The financial logic behind the cuts is not hard to follow. Oracle has committed to an aggressive AI infrastructure buildout that requires an estimated $156 billion in capital spending, according to TD Cowen.

To fund it, the company raised $45-50 billion in debt and equity financing in 2026 alone for Oracle Cloud Infrastructure.

Multiple US banks have reportedly raised lending costs or stepped back from financing certain Oracle data centre projects.


TD Cowen estimates the workforce reductions will free up $8-10 billion in cash flow. Oracle disclosed a $2.1 billion restructuring plan in its March 2026 10-Q SEC filing, with $982 million already recorded in the first nine months of fiscal 2026.

The company is expected to have roughly $1.1 billion remaining in that budget, primarily for severance payments.

The contradiction at the heart of the Oracle story is stark. The company posted a 95% jump in net income last quarter, reaching $6.13 billion, and its remaining performance obligations, a measure of contracted future revenue, stood at $523 billion, up 433% year over year.

This is not a company in revenue distress. It is a company making a capital-intensive bet on AI infrastructure that its current balance sheet cannot comfortably sustain, and eliminating tens of thousands of employees to close the gap.

Oracle did not confirm or deny the layoffs on its Q3 fiscal 2026 earnings call. The company has not yet responded publicly to the events of 31 March.

We are born dying, but we are compelled to fancy our chances.
- hbomberguy

Proud owner of 42 Zoupa Points.

HVC

Quote from: Syt on April 01, 2026, 08:06:31 AMhttps://thenextweb.com/news/oracle-layoffs-march-2026

QuoteOracle is cutting up to 30,000 employees to pay for AI data centres


To fund it, the company raised $45-50 billion in debt and equity financing in 2026 alone for Oracle Cloud Infrastructure.
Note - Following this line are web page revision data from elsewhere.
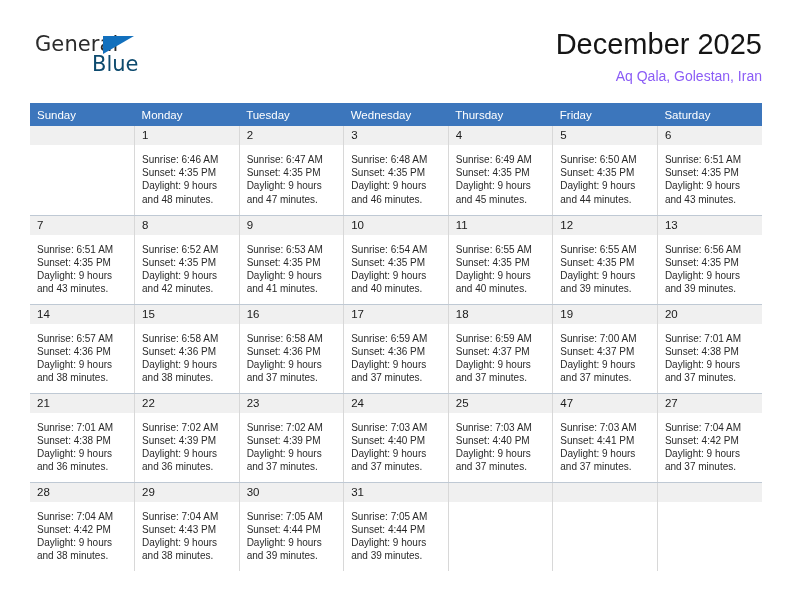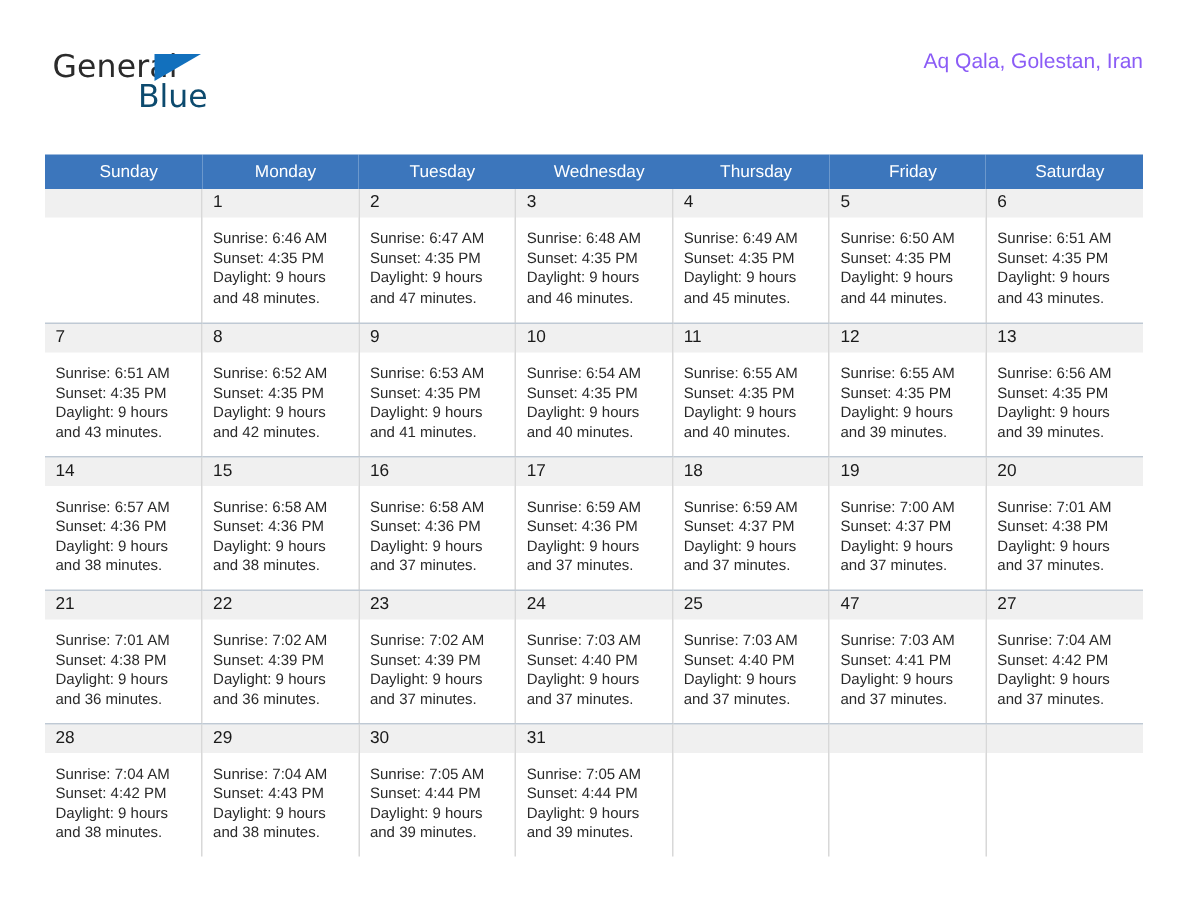--- a/index.html
+++ b/index.html
@@ -101,21 +101,21 @@
     table-layout: fixed;
     width: 732px;
   }
   table.cal col { width: 104.57px; }
 
   thead th {
     background: #3c76bc;
     color: #ffffff;
     font-size: 11.5px;
     font-weight: 400;
-    text-align: center;
+    text-align: left;
     padding: 5px 0 5px 7px;
     height: 13px;
     border: none;
   }
 
   tbody td {
     vertical-align: top;
     padding: 0;
     border-right: 1px solid #d8d8d8;
     border-bottom: 1px solid #bfc9d4;
@@ -153,20 +153,21 @@
 
   <div class="top">
 
     <div class="logo">
       <span class="logo-line1">General</span>
       <span class="logo-tri"></span>
       <span class="logo-line2">Blue</span>
     </div>
 
     <div class="title-wrap">
+      <div class="cal-title">December 2025</div>
       <div class="cal-subtitle">Aq Qala, Golestan, Iran</div>
     </div>
 
   </div>
 
   <div class="calendar">
     <table class="cal">
       <colgroup>
         <col>
           <col>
That's a lot of tulip bulbs.
Being lazy is bad; unless you still get what you want, then it's called "patience".
Hubris must be punished. Severely.

Syt

I guess we can be glad it's Larry Ellison. If it was Peter Thiel he would literally have cut them to harvest their blood. :P
We are born dying, but we are compelled to fancy our chances.
- hbomberguy

Proud owner of 42 Zoupa Points.

garbon

And then they are like you should be loyal to your company...
"I've never been quite sure what the point of a eunuch is, if truth be told. It seems to me they're only men with the useful bits cut off."
I drank because I wanted to drown my sorrows, but now the damned things have learned to swim.

The Minsky Moment

From Bloomberg

QuoteOpenAI shares have fallen out of favor on the secondary market — in some cases becoming almost impossible to unload — as investors pivot quickly to Anthropic, its biggest competitor.

Even as OpenAI raced in recent months to raise tens of billions of dollars, Next Round Capital founder Ken Smythe said his secondary marketplace was seeing a drop in demand for shares of the artificial-intelligence giant. About a half-dozen institutional investors — including hedge funds and venture capital firms that hold large stakes — approached his company in recent weeks looking to sell about $600 million of OpenAI shares.

Last year, they would have been snatched up within days. But now, no one's biting.

Some caution on this.  These secondary markets in restricted private stock are very grey.  To say liquidity conditions are erratic would be an understatement.  OpenAI itself obviously doesn't rely on these markets for any purpose - it raises all of its money in primary deals.

That said, it's an interesting data point on vibes and sentiment.
We have, accordingly, always had plenty of excellent lawyers, though we often had to do without even tolerable administrators, and seen destined to endure the inconvenience of hereafter doing without any constructive statesmen at all.